In my case, the drugs that worked for me were Abilify and Strattera. An antipsychotic and an ADHD drug. I tried sooo many substances, licit and illicit, without much success as I grew up, trying to establish a modicum of control over my unruly mind. Lots of alcohol, which did not intoxicate me but rather made the world "slow down" for a few blessed hours.

I couldn't focus very well, or sit still for very long as a kid, and my lack of co-ordination was the stuff of many jokes. I would begin a conversation and then the words I was using would literally escape me mid-sentence---what was I saying? It was sort of like alzheimer's but I was only ten! Maths or foreign languages were all but impossible for me, and most teachers regarded me as lazy and unserious.

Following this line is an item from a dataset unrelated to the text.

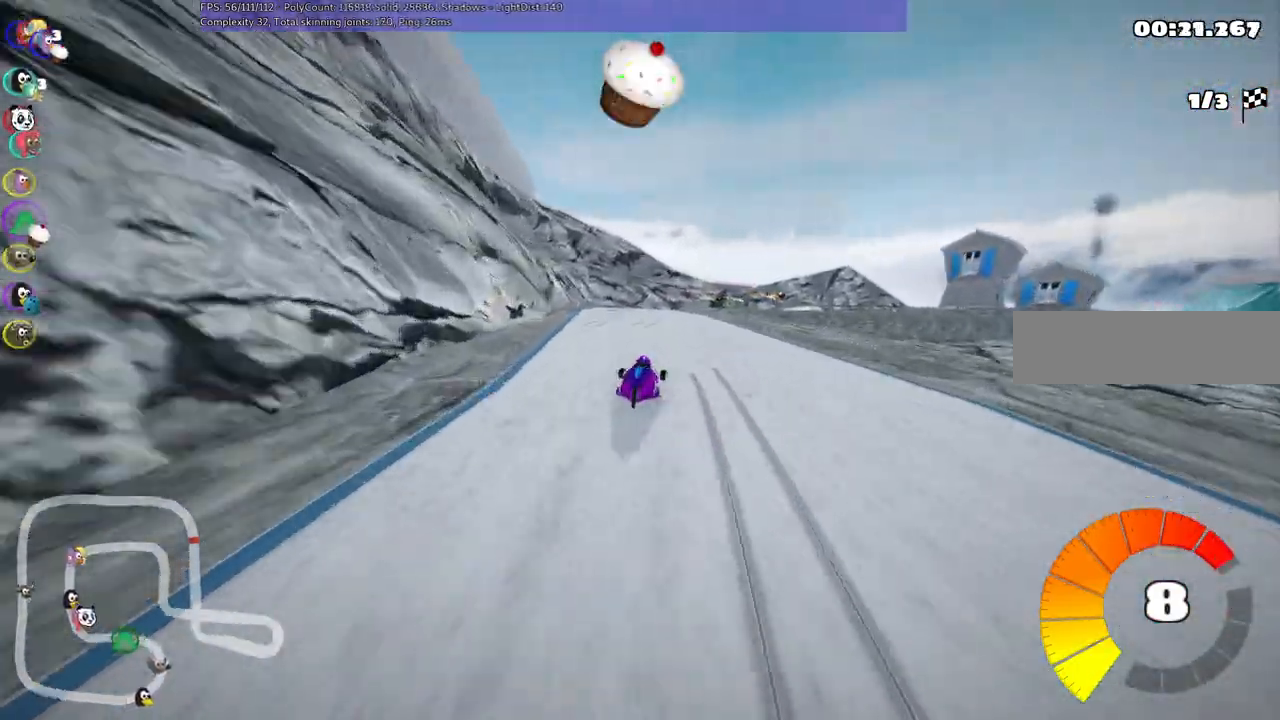
{"keys": ["up"]}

Thinking back, just about the worst thing about growing up when I did was...the clothes. I was a teen during the Seventies, when all sorts of unholy polyesters and fake fabrics were in vogue, and it sucked. I hated the feel of so many items that I refused to wear all but much worn second hand stuff that was formless and style less but did not oppress me.

The kids today should thank their stars that they live in a world with proper understanding and medications for this...condition? Many Elder Aspies had to fight every day against a condition with no name....unless it was "minimal brain dysfunction" or some other crazy construction. I grew up knowing something was off about me, but not having a clue what.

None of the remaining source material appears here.